* [Directions for this task]: Could you extend the recollection about Walter, carrying it on from its last sentence?

* [Selected passage]:
--- START ---

Walter and I continued to hang out. He introduced me to the German concept of Gemulich, which is the art of enjoying a cozy evening at home. I remember cooking octopus with him and watching movies. It was friendly but no action whatsoever, not even a kiss. Eventually I got Walter a job at Angelica’s. I also found him an apartment in Queens. Looking back I helped him a lot which women in love often do. He was new to New York and I helped him feel at home and make friends. The restaurant became his New York family. Walter thought Angelica was weird,  he was a totally bratwurst guy and he referred to barbecue as grilling events. His job was to ride a rickety bike to deliver rice, beans and seaweed to the neighborhood.

DID YOU EVER MAKE AN OVERT MOVE?

Yes, it was New Years Eve 1989. We went to the iconic sleazy Mars Bar on the Lower East Side. It was a watering hole for Europeans. The nickname for the Mars Bar was daycare for alcoholics. Walter was not interested in high brow culture. He was fascinated in the down,dirty and authentic. He longed to experience the underbelly of cultures. He liked L.I.C. before it was developed because it reminded him of the seedy neighborhoods of Warsaw, Poland.

That night I almost kissed him as we sat squeezed together on a single bar stool. However, he retreated gracefully a millisecond before our lips touched. I remember walking home alone that cold New Year’s Eve feeling sad, dejected and lonely. BUT NOT DEFEATED. This Baldassano never gives up.

--- END ---

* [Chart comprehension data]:
--- START ---

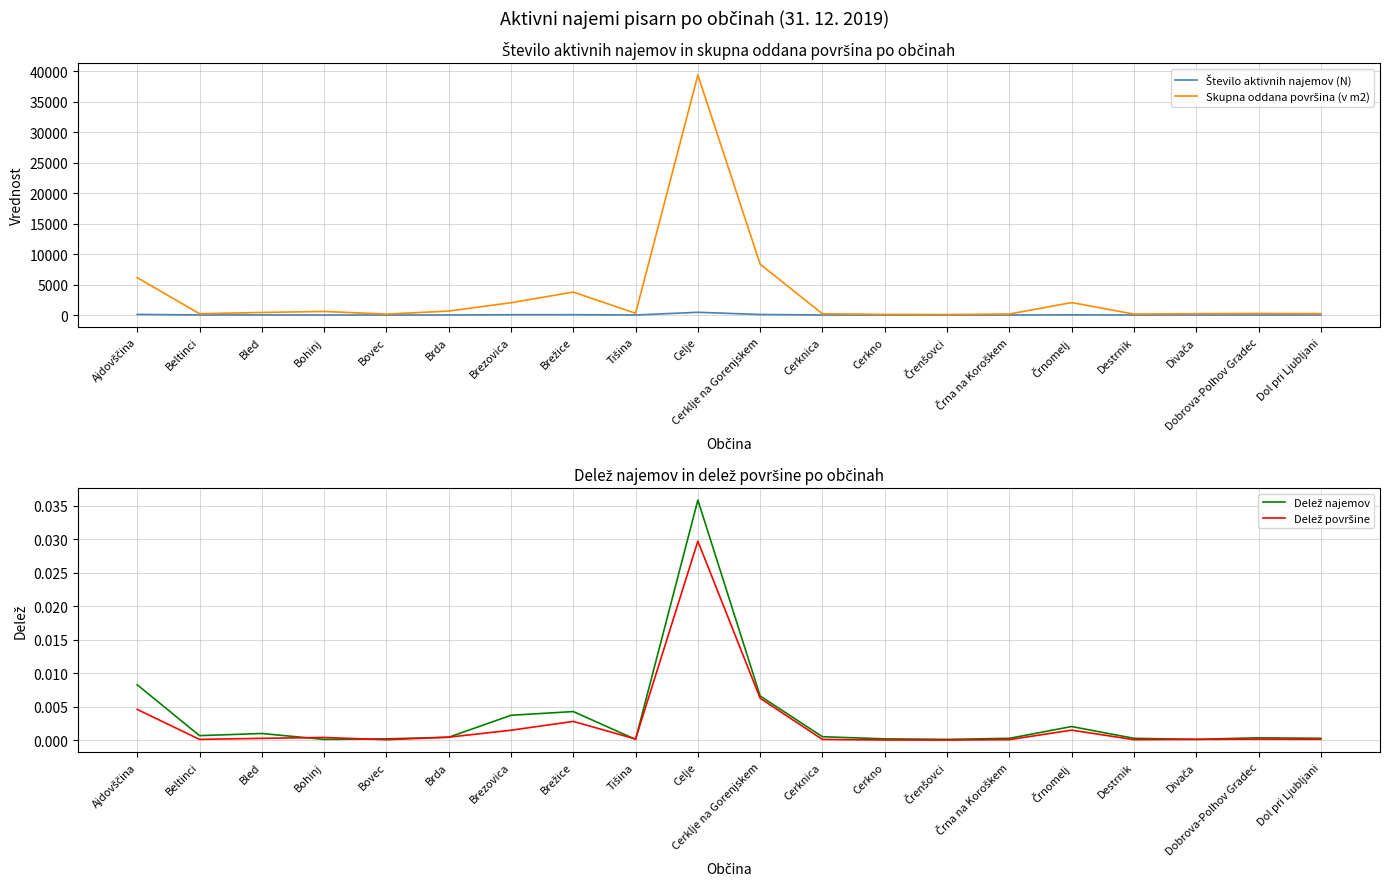

Is this an area chart (filled region under the line)?

No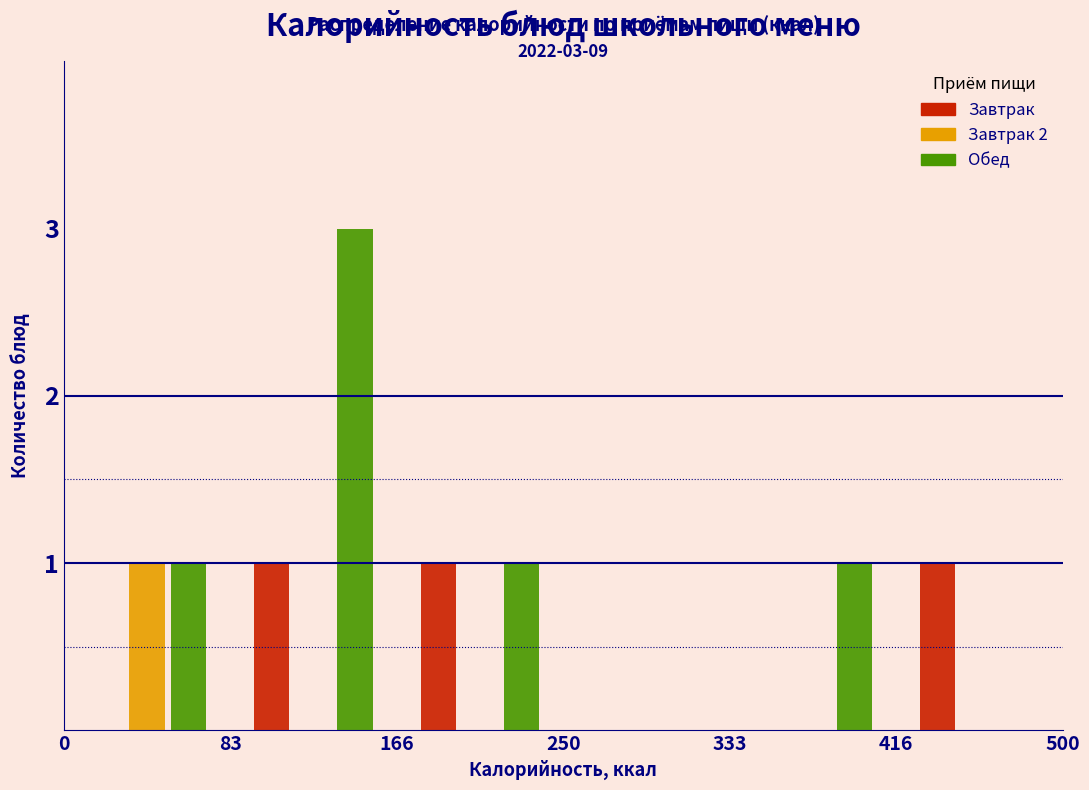

In the Обед series, which range on the x-axis has the tallest bar?

83 to 166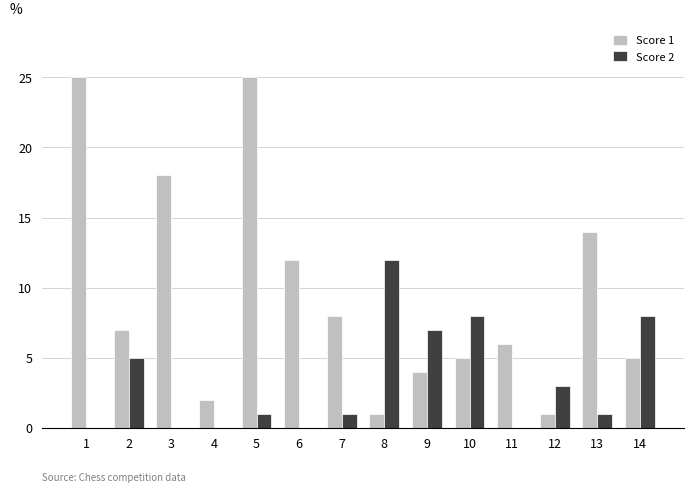

Count the number of categories in the chart.

14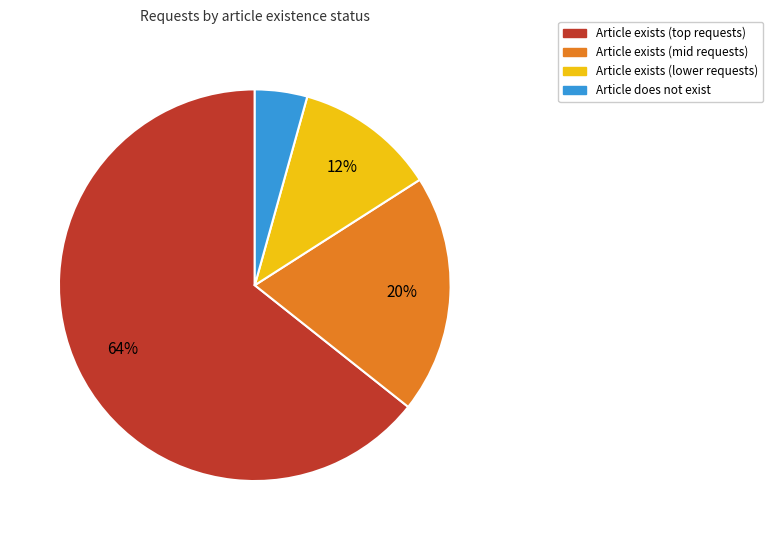

Which category has the biggest portion of the pie?

Article exists (top requests)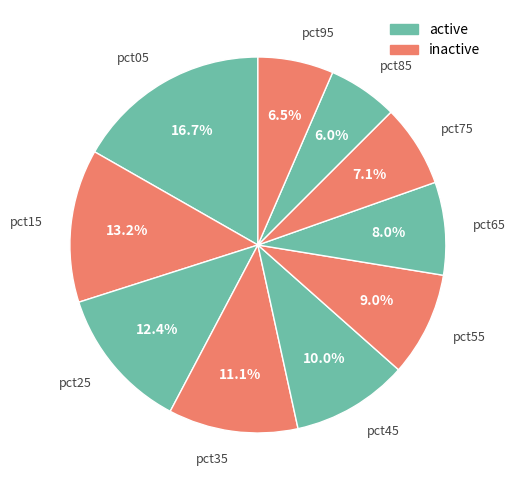

What is the largest slice in the pie chart?

pct05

--- END ---

* [Result of this exercise]:
HOW DID YOU PROCEED?

My next step was to charm Walter with my creative skills implementing the disciplines of German poetry, drawing and photography which I developed into a book. I possessed talent in the two former mediums, however my German was that of a 2 year old. Basically, a German Shepherd dog could speak and understand the language better than I. The book was artfully designed and bound. I hired my graphic designer friend, Kate Bevington, to help me with the layout. Kate consistently supported me in my wild schemes and adventures and always did so with love and a smile. All the poems were in both English and German and the subject was unrequited love. When I presented it to Walter he was extremely embarrassed for me as well as himself. But even that moment of shame, did not deter my resolve to win Walter’s heart.

AT THAT POINT, HOW DID YOU REMAIN OPTIMISTIC AND IGNORE REALITY?

Walter’s visa originally was due to expire on Valentine’s Day but he extended it for an additional 6 months. This gave me time to continue scheming. I never lost hope and even under the most dire circumstances I remained optimistic. I refused to give up in the name of love. I even presented a Plan B just in case Walter’s  visa would not have been extended. The plan involved marrying one of my lesbian friends who wanted to have a baby.

“The nickname for the Mars Bar was daycare for alcoholics. Walter was not interested in high brow culture. He was fascinated in the down,dirty and authentic. He longed to experience the underbelly of cultures. He liked L.I.C. before it was developed because it reminded him of the seedy neighborhoods of Warsaw, Poland.."

WHAT DID YOUR NEXT SCHEME INVOLVE?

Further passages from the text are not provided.